Trudy Rubin, Tribune News Service
Politics in Italy is often likened to theater. So Verona, the legendary setting for Romeo and Juliet, seemed the perfect place to catch up with Italy’s most powerful, far-right politician, Matteo Salvini, a master of the theatrical gesture.
Leader of the Lega (League) party and interior minister, with aspirations to become prime minister, Salvini has come to symbolise the rise of Europe’s new populist nationalist leaders and the threat they pose to democratic systems.
He promotes a mantra of “Italy First” and loves to be pictured holding a large gun. He recently spoke from the same balcony in the northern town of Forli where Benito Mussolini addressed fascists.
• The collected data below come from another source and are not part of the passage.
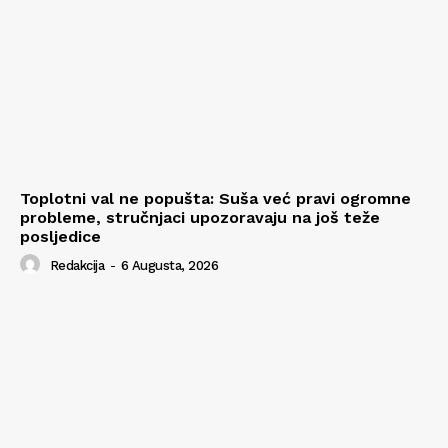
Toplotni val ne popušta: Suša već pravi ogromne
probleme, stručnjaci upozoravaju na još teže
posljedice
Redakcija
-
6 Augusta, 2026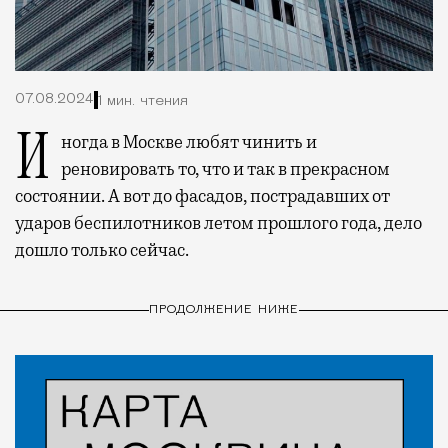
07.08.2024
1 мин. чтения
Иногда в Москве любят чинить и
реновировать то, что и так в прекрасном
состоянии. А вот до фасадов, пострадавших от
ударов беспилотников летом прошлого года, дело
дошло только сейчас.
ПРОДОЛЖЕНИЕ НИЖЕ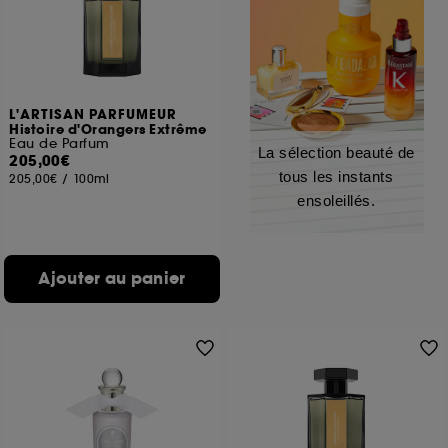
L'ARTISAN PARFUMEUR
Histoire d'Orangers Extrême
Eau de Parfum
La sélection beauté de
205,00€
tous les instants
205,00€
/
100ml
ensoleillés.
Ajouter au panier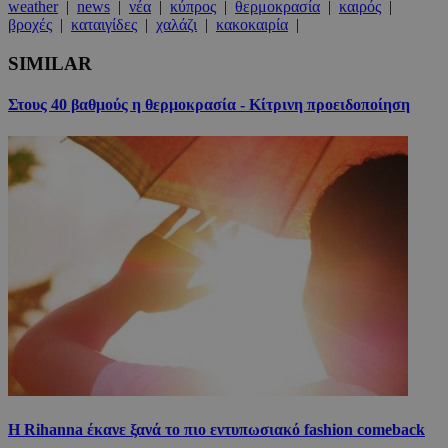
weather
|
news
|
νέα
|
κύπρος
|
θερμοκρασία
|
καιρός
|
βροχές
|
καταιγίδες
|
χαλάζι
|
κακοκαιρία
|
SIMILAR
Στους 40 βαθμούς η θερμοκρασία - Κίτρινη προειδοποίηση
Η Rihanna έκανε ξανά το πιο εντυπωσιακό fashion comeback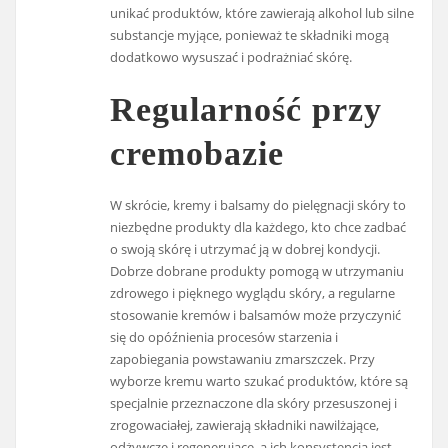
unikać produktów, które zawierają alkohol lub silne
substancje myjące, ponieważ te składniki mogą
dodatkowo wysuszać i podrażniać skórę.
Regularność przy
cremobazie
W skrócie, kremy i balsamy do pielęgnacji skóry to
niezbędne produkty dla każdego, kto chce zadbać
o swoją skórę i utrzymać ją w dobrej kondycji.
Dobrze dobrane produkty pomogą w utrzymaniu
zdrowego i pięknego wyglądu skóry, a regularne
stosowanie kremów i balsamów może przyczynić
się do opóźnienia procesów starzenia i
zapobiegania powstawaniu zmarszczek. Przy
wyborze kremu warto szukać produktów, które są
specjalnie przeznaczone dla skóry przesuszonej i
zrogowaciałej, zawierają składniki nawilżające,
odżywcze i regenerujące, a ich konsystencja jest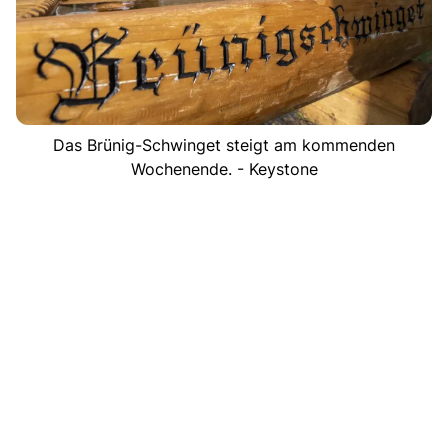
Das Brünig-Schwinget steigt am kommenden
Wochenende. - Keystone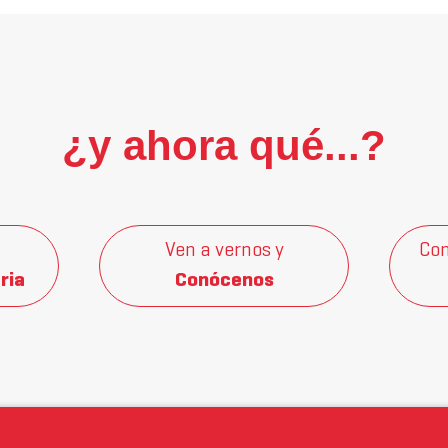
¿y ahora qué...?
Ven a vernos y
Con
ria
Conócenos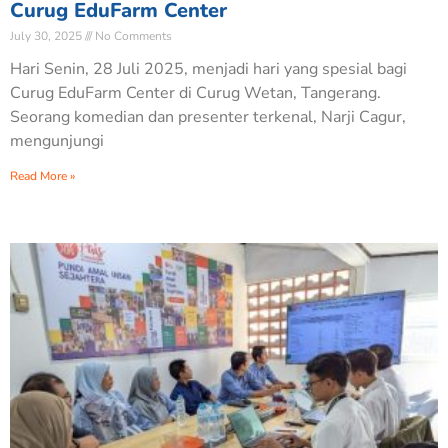
Curug EduFarm Center
July 30, 2025
No Comments
Hari Senin, 28 Juli 2025, menjadi hari yang spesial bagi
Curug EduFarm Center di Curug Wetan, Tangerang.
Seorang komedian dan presenter terkenal, Narji Cagur,
mengunjungi
Read More »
Moreover, he built his support by denouncing “the migrant menace” from Africa and forbidding boats with refugees from landing.
And he has created a new alliance of far-right leaders from across Europe, including France’s Marine Le Pen, which he hopes will win enough seats in next week’s European Parliament elections to weaken the European Union.
So how dangerous is Salvini? Certainly, it is unnerving to see a populist nationalist at the helm of one of Europe’s key countries, another sign of how growing economic inequality has turned voters against traditional Western political parties. Bearded, media savvy, always jovial, a fan of President Trump and Vladimir Putin, he is a master at self-promotion on YouTube and his website.
But here’s the good news for those of us who care about the state of democracy within our European allies: Salvini appears more of an opportunist than an ideologue, chipping away at democratic norms but unable to pull the entire democratic system down.
I came to watch him as he was campaigning this week in Verona.
This gorgeous city’s history is both dramatic and harsh. Hordes of tourists cram the tiny old square in front of the 14th-century stone Casa di Giulietta (the “home” of Shakespeare’s fictional Juliet), but the city was home to fratricidal tyrants in past centuries. Around the corner from Juliet’s house is the historic ghetto site where Jews were transferred to camps during the Holocaust.
These days, Verona is a prosperous, very conservative town filled with successful small and medium-sized businesses. It is key turf for Salvini, who originally built his party as a regional vehicle that sought autonomy for the wealthy northern region of the country.
But his northern base is less concerned right now with immigration than with the dismal state of Italy’s stagnant economy, where debt is soaring, growth is flat, and unemployment is over 10 per cent. Especially since the influx of African immigrants has dropped precipitously — due to policies begun by the previous Italian government to pay the Libyan coast guard to prevent smugglers from sending migrants by sea to Italy.
So when Salvini whirled into the elegant Palazzo Giusti — a 16th-century palace turned modern-day bank, with a great hall originally designed for theatrical performances — he was on the defensive. Wearing a suit (rather than his usual grungies), he faced an audience demanding to know why he hadn’t delivered on promises to lower taxes.
He didn’t look like a would-be Mussolini. “My priorities are to end immigration and jobs, jobs, jobs,” Salvini told me in a short interview. “Pay attention to Trump: If the workers have work, then they spend. You have to be able to give the people work.”
But if Salvini can’t deliver jobs, he will never rise to become prime minister, let alone leader of a new pan-European right-wing movement. (And the prospective members of that movement appear to have more differences between them than ideological solidarity.) Moreover, Salvini has been compelled to drop his demand for Italy to quit the European Union.
The long and short: Salvini can do damage and provoke internal strife in Italy. He can and does dog whistles to far-right, violent activist groups such as CasaPound Italia. And he plays on a yearning among fearful Italians for a return to “traditional values.”
But Italians tell me he spoke from Mussolini’s balcony mainly to woo southern voters who are still nostalgic for the dictator.
In other words, Salvini is a pol, not an ideologue, who is trying to outflank parties further to his right. Unlike his pal, Hungary’s president Viktor Orban, he is still operating within, and seriously contained, by the democratic system.
Bottom line: Think of Salvini as an Italian Trump, dangerously destructive of democratic norms, but not a Mussolini-in-waiting. Given Italy’s history of quickly turning against once popular leaders, he may not even be around that long.